Scena 2. Ho 12 anni. E’ la prima ora di scuola. Educazione Tecnica. Non mi sento per niente bene. Dal mio banco verso il fondo della classe faccio appena a tempo ad alzare la mano e prima ancora di arrivare alla porta vomito. Il Professor Tallarini mi accompagna al bagno. Mi tiene la testa mentre continuo a vomitare. Vomito e mi vergogno. Vomito e penso a cosa penseranno di me i miei compagni. Vomito e penso che sono un debole. Non a caso ad aiutarmi è un professore forte, muscoloso, ammirato da tutte le mie compagne. Vomito e piango. Prima di rientrare in classe il professore mi chiede conto di quelle lacrime. Gli confesso la mia vergogna. Mi dice poche parole sul rapporto tra forza e debolezza. E’ un professore di Tecnica, più a suo agio con l’assonometria cavaliera. Ma quello che dice è quello che mi serve. Entro in classe rosso come un peperone, lui liquida l’incidente con poche parole. Per tutto l’anno fatico a guardarlo negli occhi. Ma quello che ha detto resta dentro di me.

**Estratto del dataset**
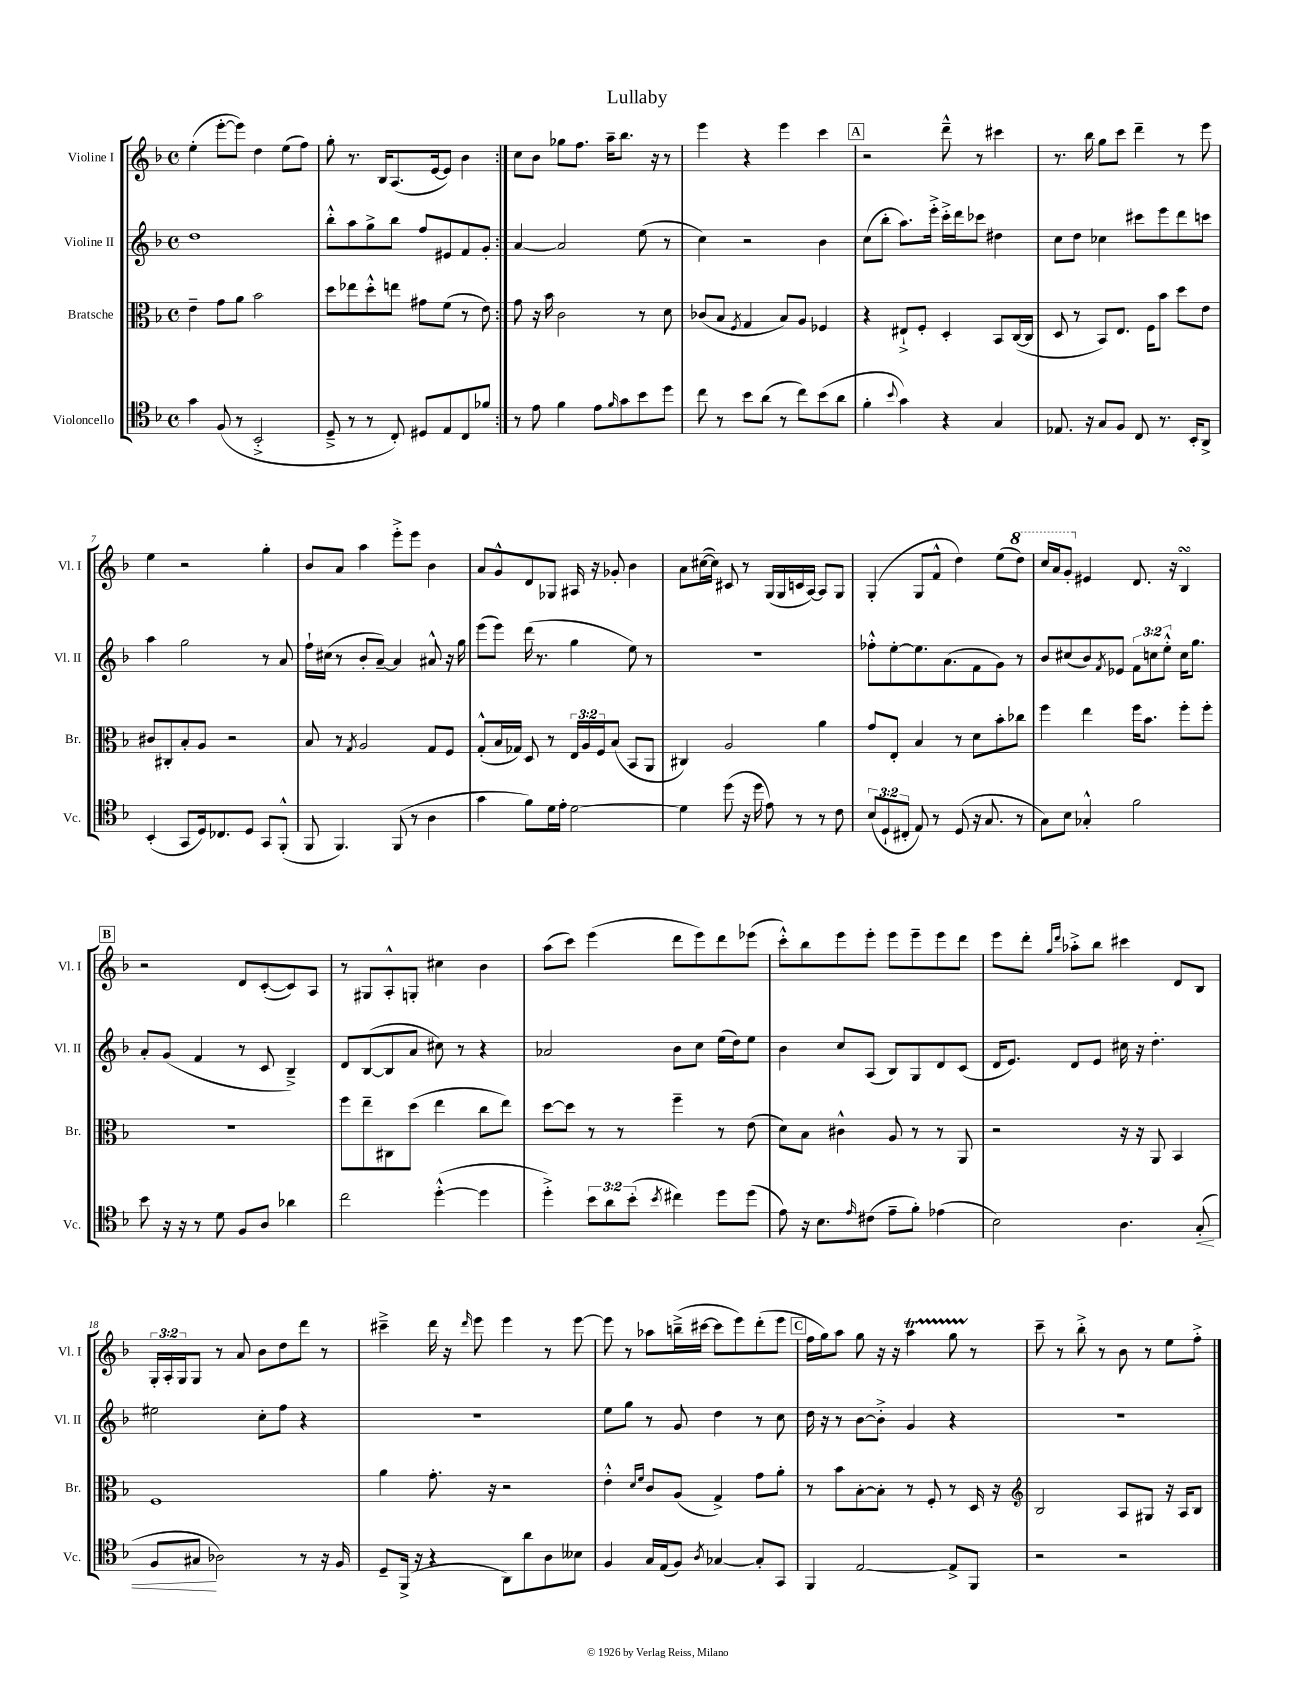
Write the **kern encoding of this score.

**kern	**kern	**kern	**kern
*staff4	*staff3	*staff2	*staff1
*clefC4	*clefC3	*clefG2	*clefG2
*k[b-]	*k[b-]	*k[b-]	*k[b-]
*M4/4	*M4/4	*M4/4	*M4/4
*met(c)	*met(c)	*met(c)	*met(c)
4g\	4e~\	1dd	(4ee'\
(8F/	8g\L	.	[8eee'\L
8r	8a\J	.	8eee\]J)
2BB-'^/	2b-\	.	4dd\
.	.	.	(8ee\L
.	.	.	8ff\J)
=	=	=	=
8D~^/	8dd\L	8bb-'^^\L	8gg'\
8r	8ee-\	8aa\	8.r
8r	8dd'^^\	8gg^\	.
.	.	.	16B-/LK
8C'/)	8ee\J	8bb-\J	(8.A/
8D#/L	8g#\L	8ff/L	.
.	.	.	[16e/k
8E/	(8f\J	8e#/	8e/]J)
8C/	8r	8f/	4b-\
8f-/J	8e\)	8g'/J	.
=:|!	=:|!	=:|!	=:|!
8r	8g\	[4a/	8cc\L
8e\	16r	.	8b-\J
.	16b-\	.	.
4f\	2c\	2a/]	8gg-\L
.	.	.	8.ff\J
8e\L	.	.	.
.	.	.	16aa~\LK
16qqf/	.	.	.
8g\	.	.	8.bb-\J
8b-\	8r	(8ee\	.
.	.	.	16r
8dd\J	8d\	8r	8r
=	=	=	=
8cc\	(8c-/L	4cc\)	4eee\
8r	8B-/J	.	.
.	8qF/	.	.
8b-\L	4G/	2r	4r
(8a\J	.	.	.
8r	8B-/L)	.	4eee\
8cc\L)	8A/J	.	.
(8b-\	4F-/	4b-\	4ccc\
8a\J	.	.	.
=	=	=	=
4f'\	4r	(8cc\L	2r
.	.	8bb-'\J	.
8qqb-/	.	.	.
4g\)	8E#`^/L	8.aa\L)	.
.	8F'/J	.	.
.	.	16eee'^\Jk	.
4r	4D'/	16ccc'^\LL	8ddd~^^\
.	.	16ddd\J	.
.	.	8ccc-\J	8r
4G/	8BB-/L	4dd#\	4ccc#\
.	([16C/L	.	.
.	16C/]JJ	.	.
=	=	=	=
8.E-/	8D/	8cc\L	8.r
.	8r	8dd\J	.
16r	.	.	16bb-\
8G/L	8BB-/L)	4cc-\	8gg\L
8F/J	8.E/J	.	8ccc\J
8C/	.	8ccc#\L	4ddd~\
.	16F\LK	.	.
8.r	8b-\J	8eee\	.
.	8dd\L	8ddd\	8r
16BB-'/LK	.	.	.
8AA^/J	8e\J	8ccc\J	8eee\
=	=	=	=
(4BB-'/	8c#/L	4aa\	4ee\
.	8C#'/	.	.
8GG/L	8B-'/	2gg\	2r
16D/k)	8A/J	.	.
8.C-/	.	.	.
.	2r	.	.
8D/J	.	.	.
8GG/L	.	8r	4gg'\
(8FF'^^/J	.	8a/	.
=	=	=	=
8FF/	8B-/	16ff`\LL	8b-/L
.	.	(16cc#\JJ	.
4.FF/)	8r	8r	8a/J
.	8qG/	.	.
.	2A/	8b-'/L	4aa\
.	.	[8a~/J)	.
(8FF/	.	4a/]	8eee'^\L
8r	.	.	8eee\J
4A\	8G/L	8a#^^/	4b-\
.	8F/J	16r	.
.	.	16gg\	.
=	=	=	=
4g\	(8G'^^/L	(8eee\L	8a/L
.	16B-/L	8eee\J)	8g^^/
.	16G-/JJ)	.	.
8f\L)	8D/	(16ddd\	8d/
.	.	8.r	.
16d\L	8r	.	8G-/J
16e'\JJ	.	.	.
[2d\	24E/LL	4gg\	16A#/
.	24A/	.	.
.	.	.	16r
.	24F/J	.	.
.	(8B-/J	.	8g-'/
.	8BB-/L	8ee\)	4b-\
.	8AA/J	8r	.
=	=	=	=
4d\]	4C#/)	1r	8a\L
.	.	.	([16cc#\L
.	.	.	16cc#\]JJ)
(8dd\	2A/	.	8c#/
16r	.	.	8r
16dd\	.	.	.
8e\)	.	.	(16G/LL
.	.	.	16G/
8r	.	.	16c/
.	.	.	[16A/JJ)
8r	4a\	.	8A/]L
8c\	.	.	8G/J
=	=	=	=
(12B-/L	8g/L	8ff-'^^\L	(4G'/
12D`/	.	.	.
.	8E'/J	[8ee'\	.
12C#'/J	.	.	.
8E/)	4B-/	8.ee\]	8G/L
8r	.	.	8f^^/J
.	.	(8.a\	.
(8D/	8r	.	4dd\)
16r	8d\L	8f\	.
8.G/	.	.	.
.	8b-'\	8g\J)	(8ee\L
8r	8cc-\J	8r	8ddd\J)
=	=	=	=
8G\L)	4ff\	8b-/L	16ccc/LL
.	.	.	16aa/J
8B-\J	.	(8cc#/	8gg'/J
4G-'^^/	4ee\	8b-/)	4e#/
.	.	8qf/	.
.	.	8e-/J	.
2f\	16ff\LK	12f\L	8.d/
.	8.b-\J	.	.
.	.	12cc\	.
.	.	12ee'^^\J	.
.	.	.	16r
.	8ff'\L	16cc\LK	4B-/
.	.	8.gg\J	.
.	8ff'\J	.	.
=	=	=	=
8b-\	1r	8a'/L	2r
16r	.	(8g/J	.
16r	.	.	.
8r	.	4f/	.
8d\	.	.	.
8F/L	.	8r	8d/L
8A/J	.	8c/	([8c'/
4a-\	.	4B-~^/)	8c/])
.	.	.	8A/J
=	=	=	=
2cc\	8ff\L	8d/L	8r
.	8ee~\	([8B-/	8G#/L
.	8C#\	8B-/]	8A'^^/
.	(8dd\J	8a/J	8G'/J
([4dd'^^\	4ee\	8cc#\)	4cc#\
.	.	8r	.
4dd\]	8cc\L	4r	4b-\
.	8ee\J)	.	.
=	=	=	=
4dd'^\)	[8dd\L	2a-/	(8aa\L
.	8dd\]J	.	8ccc\J)
12b-\L	8r	.	(4eee\
12a\	.	.	.
.	8r	.	.
(12b-'\J	.	.	.
8qb-/	.	.	.
4cc#\)	4ff~\	8b-\L	8ddd\L
.	.	8cc\J	8eee\)
8dd\L	8r	(16ee\LL	8ddd\
.	.	16dd\J)	.
(8dd\J	(8e\	8ee\J	(8eee-\J
=	=	=	=
8e\)	8d\L)	4b-\	8ccc'^^\L)
16r	8B-\J	.	8bb-\
8.B-\L	.	.	.
.	4c#^^\	8cc/L	8eee\
16qqe/	.	.	.
(8c#\J	.	(8A/J	8eee'\J
8e~\L	8A/	8B-/L)	8eee\L
8f'\J)	8r	8G/	8eee~\
(4e-\	8r	8d/	8eee\
.	8AA/	(8c/J	8ddd\J
=	=	=	=
2B-\)	2r	16d/LK	8eee\L
.	.	8.e/J)	.
.	.	.	8ddd'\J
.	.	.	16qqgg/LL
.	.	.	16qqddd/JJ
.	.	8d/L	8aa-'^\L
.	.	8e/J	8bb-\J
4.A\	16r	16cc#\	4ccc#\
.	16r	16r	.
.	8AA/	4.dd'\	.
.	4BB-/	.	8d/L
(8G'/	.	.	8B-/J
=	=	=	=
8F/L	1F	2ee#\	24G'/LL
.	.	.	24A'/
.	.	.	24G/J
8G#/J	.	.	8G/J
2A-\)	.	.	8r
.	.	.	8a/
.	.	8cc'\L	8b-\L
.	.	8ff\J	8dd\
8r	.	4r	8ddd\J
16r	.	.	8r
16F/	.	.	.
=	=	=	=
8D~/L	4a\	1r	4ccc#~^\
(16FF^/Jk	.	.	.
16r	.	.	.
4r	8.g'\	.	16ddd\
.	.	.	16r
.	.	.	16qqddd/
.	.	.	8eee\
.	16r	.	.
8AA\L)	2r	.	4eee\
8a\	.	.	.
8A\	.	.	8r
8B--\J	.	.	[8eee\
=	=	=	=
4F/	4e'^^\	8ee\L	8eee\]
.	.	8gg\J	8r
.	16qqd/LL	.	.
.	16qqf/JJ	.	.
16G/LL	8c/L	8r	8aa-\L
(16E/J	.	.	.
8F/J)	(8A/J	8g/	(16bb~^\L
.	.	.	[16ccc#\JJ
8qA/	.	.	.
[4G-/	4G^/)	4dd\	8ccc#\]L
.	.	.	8eee\)
8G-'/]L	8g\L	8r	(8ddd'\
8GG/J	8a'\J	8cc\	8eee\J
=	=	=	=
4FF/	8r	16dd\	16ff\LL
.	.	16r	16gg\J)
.	8b-\L	8r	8aa\J
[2E/	[8B-'\	[8b-\L	8gg\
.	8B-'\]J	8b-'^\]J	16r
.	.	.	16r
.	8r	4g/	4aa\
.	8F'/	.	.
8E^/]L	8r	4r	8gg\
8FF/J	16D/	.	8r
.	16r	.	.
=	=	=	=
*	*clefG2	*	*
2r	2B-/	1r	8ccc~\
.	.	.	8r
.	.	.	8bb-'^\
.	.	.	8r
2r	8A/L	.	8b-\
.	8G#/J	.	8r
.	16r	.	8ee\L
.	16A/LK	.	.
.	8B-/J	.	8ff'^\J
==	==	==	==
*-	*-	*-	*-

**Esercizio assegnato A**
Quali frasi del testo di partenza cominciano con «Vomito e»? Elencale tutte.
**Esercizio assegnato B**
Quali righe dei record contengono la stringa "kern"? Estraile tutte.

**Soluzione A**
Vomito e mi vergogno.
Vomito e penso a cosa penseranno di me i miei compagni.
Vomito e penso che sono un debole.
Vomito e piango.

**Soluzione B**
Write the **kern encoding of this score.
**kern	**kern	**kern	**kern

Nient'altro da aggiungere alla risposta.